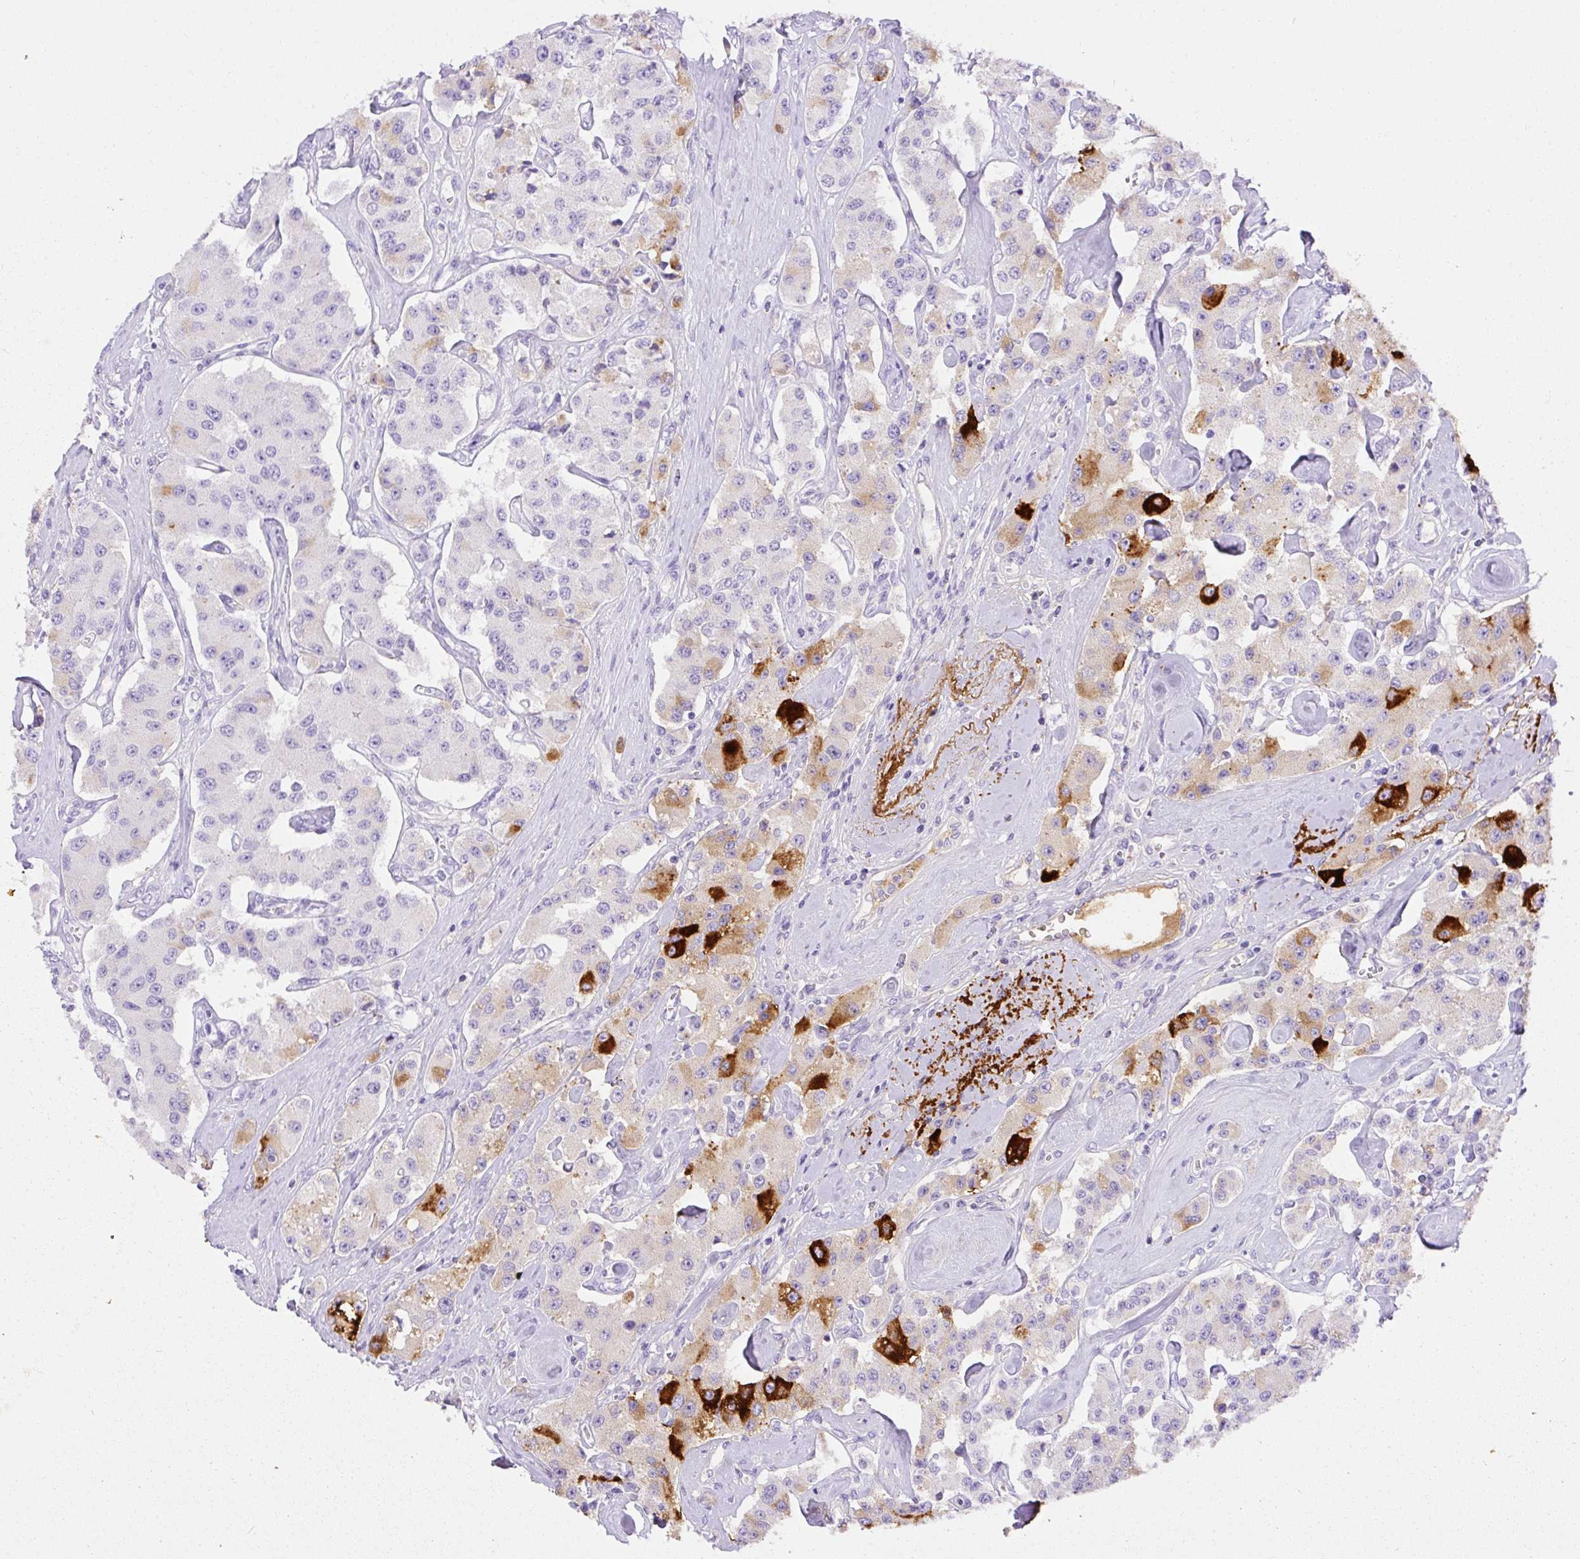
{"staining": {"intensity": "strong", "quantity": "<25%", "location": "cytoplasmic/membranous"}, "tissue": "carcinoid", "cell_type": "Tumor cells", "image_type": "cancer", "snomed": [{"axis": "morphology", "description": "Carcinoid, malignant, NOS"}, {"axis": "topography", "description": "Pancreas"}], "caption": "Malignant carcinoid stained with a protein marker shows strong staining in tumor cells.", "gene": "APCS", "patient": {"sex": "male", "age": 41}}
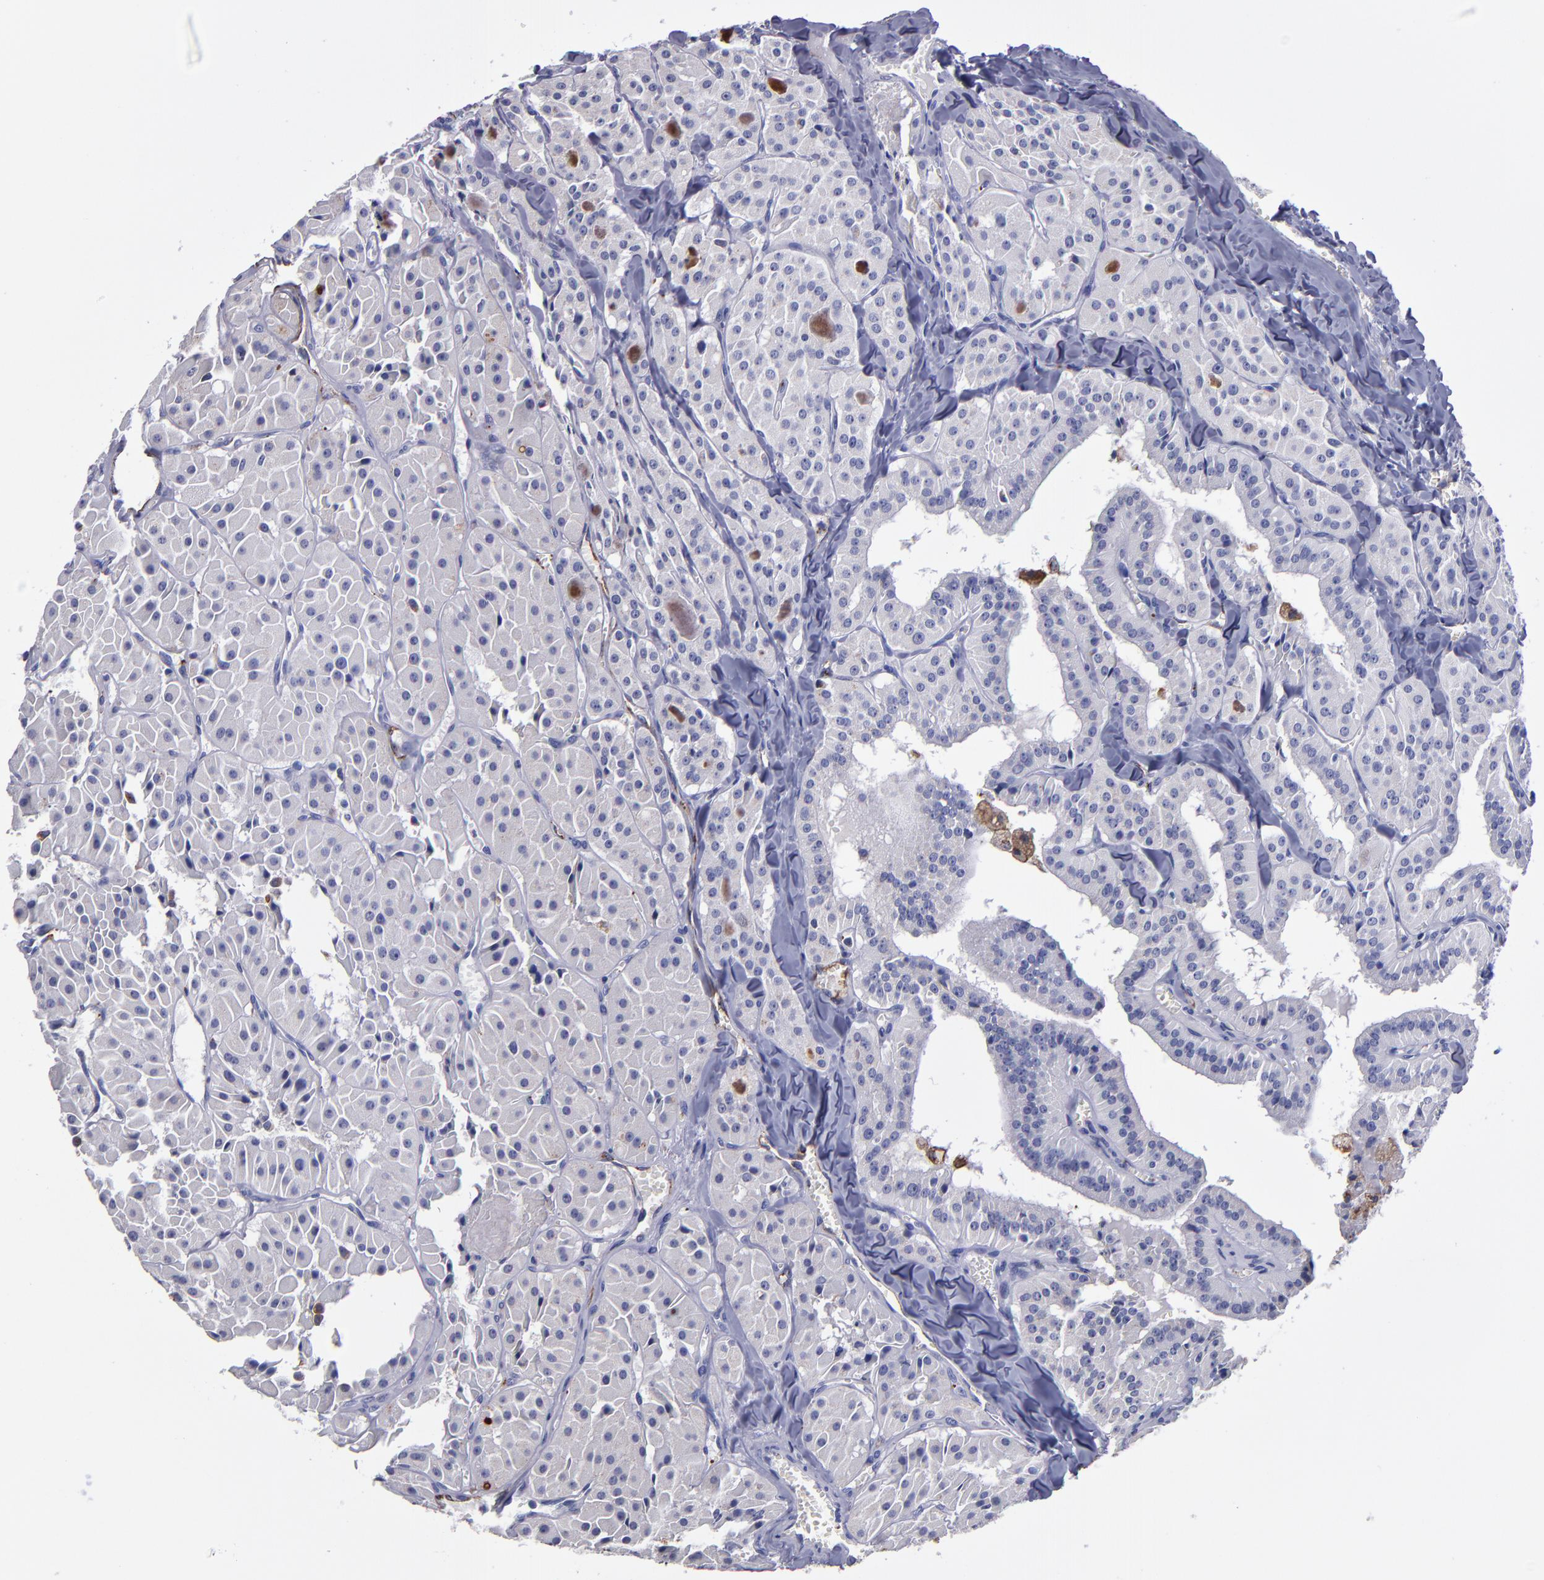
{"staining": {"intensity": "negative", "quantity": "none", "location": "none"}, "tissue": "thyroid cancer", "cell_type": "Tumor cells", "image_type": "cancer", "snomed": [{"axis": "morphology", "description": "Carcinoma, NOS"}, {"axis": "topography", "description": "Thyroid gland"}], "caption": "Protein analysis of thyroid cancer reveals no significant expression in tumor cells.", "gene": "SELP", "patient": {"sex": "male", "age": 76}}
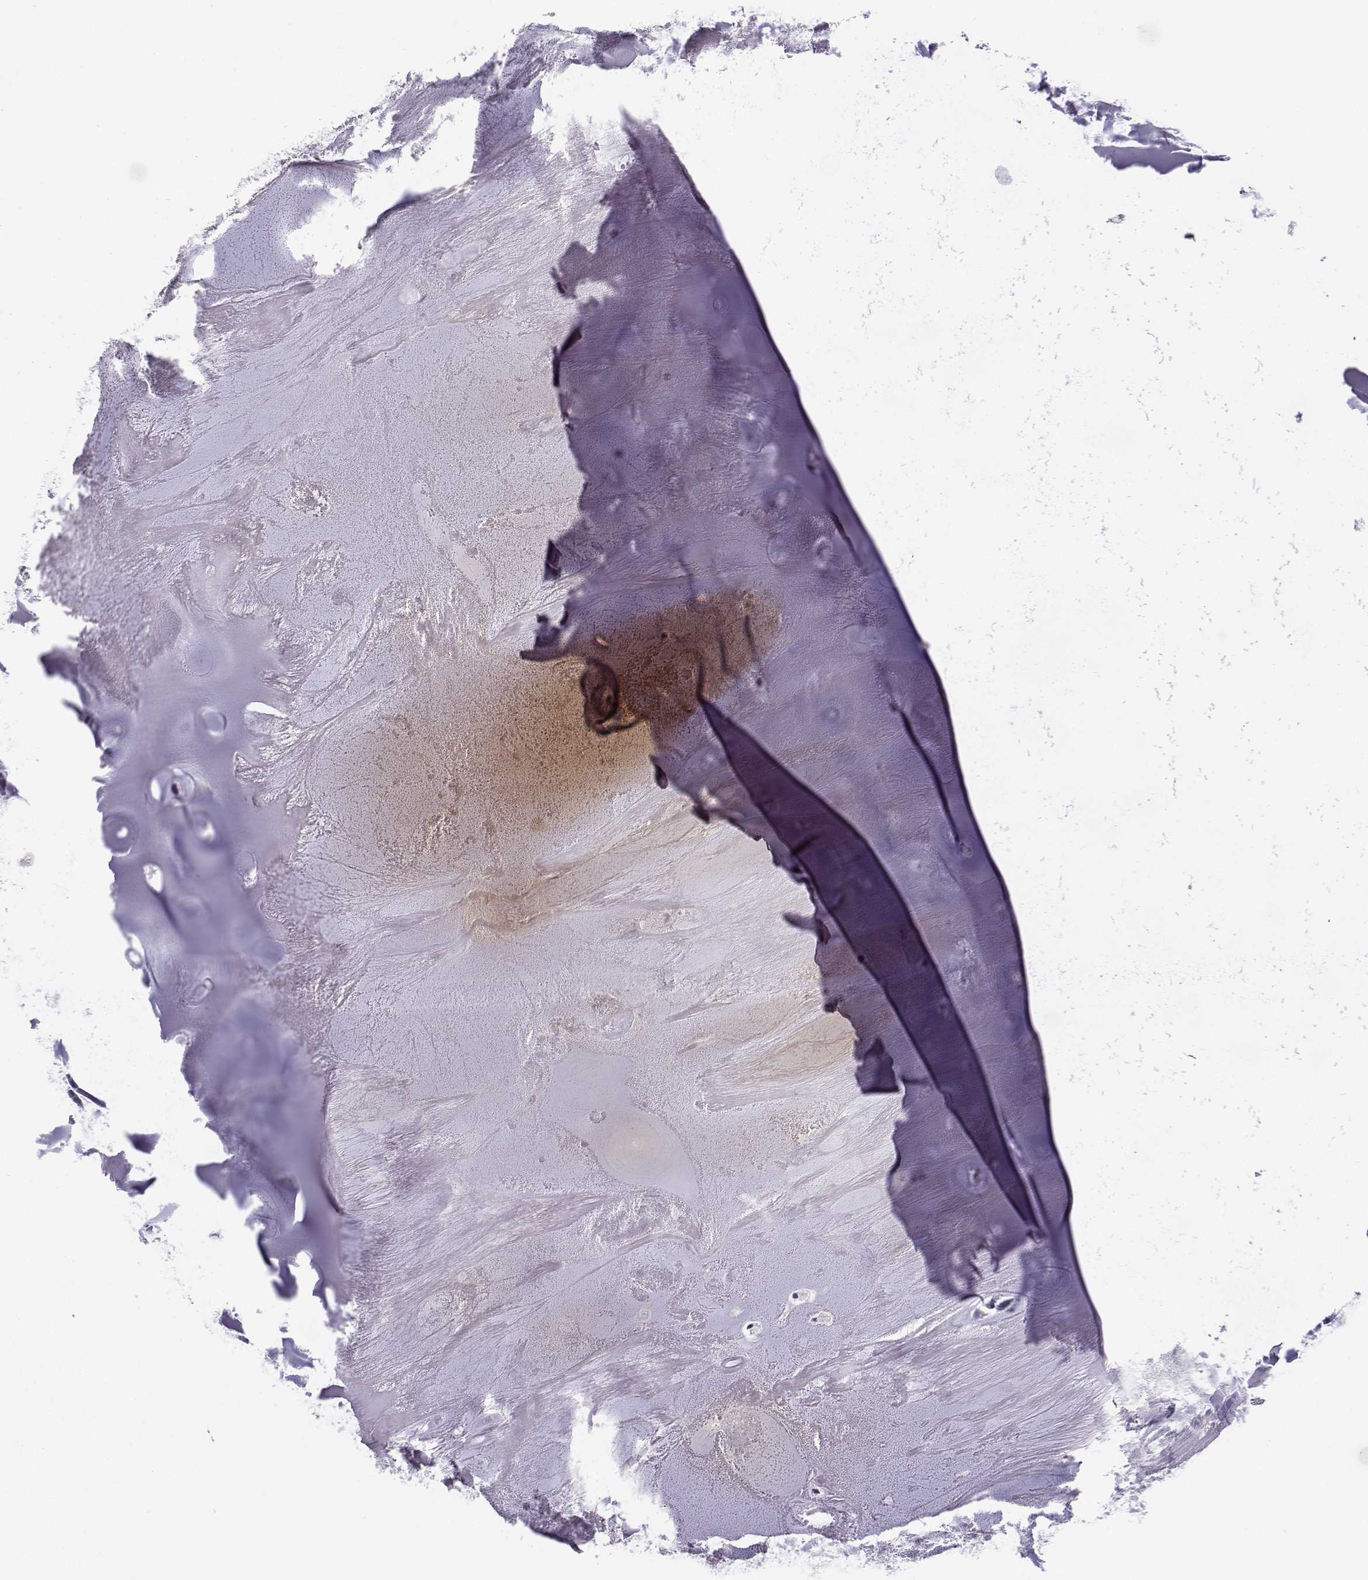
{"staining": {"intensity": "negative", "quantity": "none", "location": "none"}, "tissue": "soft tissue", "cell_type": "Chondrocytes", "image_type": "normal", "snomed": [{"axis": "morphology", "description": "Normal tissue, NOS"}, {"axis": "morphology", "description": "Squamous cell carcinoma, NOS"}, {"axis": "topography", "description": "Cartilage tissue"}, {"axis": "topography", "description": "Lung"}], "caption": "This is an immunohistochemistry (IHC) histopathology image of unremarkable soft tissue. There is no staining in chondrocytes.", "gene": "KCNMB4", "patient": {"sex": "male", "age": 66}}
#####
I would like the material above returned exactly as it stands, without its pictures.

{"staining": {"intensity": "strong", "quantity": "<25%", "location": "cytoplasmic/membranous"}, "tissue": "carcinoid", "cell_type": "Tumor cells", "image_type": "cancer", "snomed": [{"axis": "morphology", "description": "Carcinoid, malignant, NOS"}, {"axis": "topography", "description": "Pancreas"}], "caption": "Malignant carcinoid stained with a protein marker shows strong staining in tumor cells.", "gene": "APCS", "patient": {"sex": "male", "age": 41}}
{"staining": {"intensity": "negative", "quantity": "none", "location": "none"}, "tissue": "thyroid cancer", "cell_type": "Tumor cells", "image_type": "cancer", "snomed": [{"axis": "morphology", "description": "Carcinoma, NOS"}, {"axis": "topography", "description": "Thyroid gland"}], "caption": "Protein analysis of thyroid cancer reveals no significant expression in tumor cells.", "gene": "SELP", "patient": {"sex": "male", "age": 76}}
{"staining": {"intensity": "negative", "quantity": "none", "location": "none"}, "tissue": "soft tissue", "cell_type": "Chondrocytes", "image_type": "normal", "snomed": [{"axis": "morphology", "description": "Normal tissue, NOS"}, {"axis": "morphology", "description": "Squamous cell carcinoma, NOS"}, {"axis": "topography", "description": "Cartilage tissue"}, {"axis": "topography", "description": "Lung"}], "caption": "This is an immunohistochemistry (IHC) histopathology image of unremarkable soft tissue. There is no staining in chondrocytes.", "gene": "KCNMB4", "patient": {"sex": "male", "age": 66}}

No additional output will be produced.